Fundamentally, no – I don’t think there’s anything wrong with watching porn while you’re in a relationship. That is, provided it’s ethical porn*, and provided your private viewing doesn’t interfere with the relationship. I also understand that there are some people who wouldn’t be comfortable with their partner watching porn (sometimes it can lead to them feeling insecure, or as though they’re not providing enough sexually). It’s important to bear this in mind and maybe have a conversation with your partner about porn, assessing where you both sit with it. Some couples watch porn together, and this could be a good way to enjoy porn without it being to the detriment of your relationship.

*porn that’s legal, doesn’t exploit sex workers, or perpetuate harmful sexual practices.

I really like the guy and I’m pretty sure he really likes me, but the sex is bad. I always thought sex would be better when I really liked the person, but now I don’t know what to think.

This is tricky. On the one hand, the lack of sexual chemistry could indicate that it’s more platonic than either of you realise. Sometimes the boundaries between friendship and romance can be surprisingly blurred and sex can often end up as the determining factor. Sadly, it’s impossible to make fire without sparks – and for sparks to occur, there needs to be chemistry. It could just be one of those things you have to gently let go of.

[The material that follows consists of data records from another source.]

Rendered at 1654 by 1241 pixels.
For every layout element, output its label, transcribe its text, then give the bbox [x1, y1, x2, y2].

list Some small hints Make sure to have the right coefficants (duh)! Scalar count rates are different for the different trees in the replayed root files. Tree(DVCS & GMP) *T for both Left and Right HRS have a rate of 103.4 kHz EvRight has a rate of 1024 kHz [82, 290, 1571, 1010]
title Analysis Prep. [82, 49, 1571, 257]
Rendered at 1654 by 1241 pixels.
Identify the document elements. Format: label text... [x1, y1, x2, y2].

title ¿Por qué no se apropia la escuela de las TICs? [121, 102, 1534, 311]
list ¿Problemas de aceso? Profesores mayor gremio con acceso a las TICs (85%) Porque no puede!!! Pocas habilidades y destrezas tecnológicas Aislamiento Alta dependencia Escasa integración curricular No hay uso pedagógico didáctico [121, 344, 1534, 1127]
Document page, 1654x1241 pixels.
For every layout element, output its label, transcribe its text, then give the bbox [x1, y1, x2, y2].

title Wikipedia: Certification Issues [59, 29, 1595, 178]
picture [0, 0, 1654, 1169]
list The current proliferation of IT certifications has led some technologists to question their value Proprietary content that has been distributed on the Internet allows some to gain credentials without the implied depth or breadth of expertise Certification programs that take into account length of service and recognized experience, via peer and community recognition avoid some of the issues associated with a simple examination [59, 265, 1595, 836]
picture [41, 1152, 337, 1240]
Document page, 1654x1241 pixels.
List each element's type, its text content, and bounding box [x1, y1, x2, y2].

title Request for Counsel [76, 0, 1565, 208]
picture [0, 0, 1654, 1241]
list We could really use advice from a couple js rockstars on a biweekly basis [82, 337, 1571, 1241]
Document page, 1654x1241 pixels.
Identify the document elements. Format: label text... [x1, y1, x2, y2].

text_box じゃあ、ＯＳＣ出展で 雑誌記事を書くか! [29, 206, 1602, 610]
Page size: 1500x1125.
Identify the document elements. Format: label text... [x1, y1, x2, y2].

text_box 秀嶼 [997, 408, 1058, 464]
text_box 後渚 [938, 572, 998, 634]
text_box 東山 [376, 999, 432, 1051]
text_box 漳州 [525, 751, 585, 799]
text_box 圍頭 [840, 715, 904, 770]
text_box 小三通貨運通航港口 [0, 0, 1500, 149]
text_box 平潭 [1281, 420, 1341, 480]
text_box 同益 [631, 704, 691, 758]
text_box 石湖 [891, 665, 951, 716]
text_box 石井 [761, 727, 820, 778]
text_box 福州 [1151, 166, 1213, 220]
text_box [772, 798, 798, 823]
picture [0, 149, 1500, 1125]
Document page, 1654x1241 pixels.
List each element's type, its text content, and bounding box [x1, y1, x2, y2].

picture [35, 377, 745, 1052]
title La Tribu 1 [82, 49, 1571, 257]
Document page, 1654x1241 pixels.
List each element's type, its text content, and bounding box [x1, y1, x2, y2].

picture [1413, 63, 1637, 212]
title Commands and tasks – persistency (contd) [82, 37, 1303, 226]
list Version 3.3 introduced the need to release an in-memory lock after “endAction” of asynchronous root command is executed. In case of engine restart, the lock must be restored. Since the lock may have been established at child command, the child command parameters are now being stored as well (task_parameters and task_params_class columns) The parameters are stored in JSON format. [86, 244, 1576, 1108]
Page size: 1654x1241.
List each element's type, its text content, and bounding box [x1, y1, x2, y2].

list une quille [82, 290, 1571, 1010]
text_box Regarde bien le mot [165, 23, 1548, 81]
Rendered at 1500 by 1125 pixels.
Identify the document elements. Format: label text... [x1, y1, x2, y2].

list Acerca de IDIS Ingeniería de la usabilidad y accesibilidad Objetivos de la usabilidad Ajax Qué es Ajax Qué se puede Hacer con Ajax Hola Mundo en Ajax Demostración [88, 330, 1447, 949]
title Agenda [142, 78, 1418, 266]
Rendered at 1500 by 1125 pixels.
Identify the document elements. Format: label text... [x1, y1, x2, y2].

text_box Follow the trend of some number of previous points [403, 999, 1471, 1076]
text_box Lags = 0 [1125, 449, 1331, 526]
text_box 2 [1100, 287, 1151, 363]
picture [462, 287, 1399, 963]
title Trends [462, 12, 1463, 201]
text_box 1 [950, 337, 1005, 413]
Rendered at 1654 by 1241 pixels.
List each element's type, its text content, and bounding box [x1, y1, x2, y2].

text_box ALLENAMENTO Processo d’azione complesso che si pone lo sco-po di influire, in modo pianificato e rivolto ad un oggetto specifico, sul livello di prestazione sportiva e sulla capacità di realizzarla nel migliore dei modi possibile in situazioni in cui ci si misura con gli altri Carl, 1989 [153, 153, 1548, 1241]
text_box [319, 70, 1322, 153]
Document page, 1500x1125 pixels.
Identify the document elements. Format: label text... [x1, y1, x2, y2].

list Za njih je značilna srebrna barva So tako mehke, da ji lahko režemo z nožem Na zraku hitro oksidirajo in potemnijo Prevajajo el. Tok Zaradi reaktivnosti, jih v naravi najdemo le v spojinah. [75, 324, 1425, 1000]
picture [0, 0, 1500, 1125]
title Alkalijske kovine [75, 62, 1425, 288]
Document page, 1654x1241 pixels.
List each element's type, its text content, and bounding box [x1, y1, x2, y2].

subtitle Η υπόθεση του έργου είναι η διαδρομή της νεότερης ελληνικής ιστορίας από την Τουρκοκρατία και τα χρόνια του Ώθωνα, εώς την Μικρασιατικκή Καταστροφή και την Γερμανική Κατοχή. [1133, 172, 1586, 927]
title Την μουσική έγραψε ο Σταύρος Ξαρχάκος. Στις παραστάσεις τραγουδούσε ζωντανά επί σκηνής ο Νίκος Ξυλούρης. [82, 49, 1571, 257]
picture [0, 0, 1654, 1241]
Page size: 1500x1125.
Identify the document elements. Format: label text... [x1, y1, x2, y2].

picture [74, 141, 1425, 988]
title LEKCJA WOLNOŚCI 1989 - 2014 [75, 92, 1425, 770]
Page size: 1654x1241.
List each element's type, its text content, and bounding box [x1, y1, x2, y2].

OR this could be solved by some good-old-fashioned communication. Everyone has different methods and preferences; we can’t expect to get it 100% right with a sexual partner every time. It might be useful for the both of you to have a chat – each taking it in turns to outline what turns you and on and what turns you off. If you two really get on then it shouldn’t be awkward at all (and actually could be quite fun). Once you’ve had this chat you can go from there, exploring one another’s preferred sexual avenues.

How do you become a slut? I have been trying to get some male attention, but haven’t been able to! Any tips?

One becomes a slut simply through reclaiming sexual autonomy, by making demands, putting your own pleasure first and – most importantly – not apologising for it. The attention we get – or don’t get – from men has no bearing on our sluttiness. One crucial thing that lockdown taught me is that you don’t have to be sexually active to be a slut. I actually have written a piece on what it really means to be a slut in 2020, in the 21st century context of post-feminism, but also in the more specific context of Covid; most of us sluts haven’t been getting any, but that doesn’t detract from our sexuality. You can embrace your sexuality without male attention. In fact, I’d even argue that it’s easier to become a slut beyond the pressures of the male gaze; it’s much easier to get comfortable in your sexuality when it’s just you, right? For me, ‘becoming a slut’ translates into ‘not giving a fuck anymore’. Wear what you want, get your tits out, text them, be thirsty, wank LOTS, create your own private collection of nudes, talk about sex, allow yourself to feel sexual without the shame. Releasing yourself from the patriarchal condemnation of female sexuality means becoming a slut from the privacy of your own room before you go public. It’s like you have to say ‘fuck men’ before you fuck men.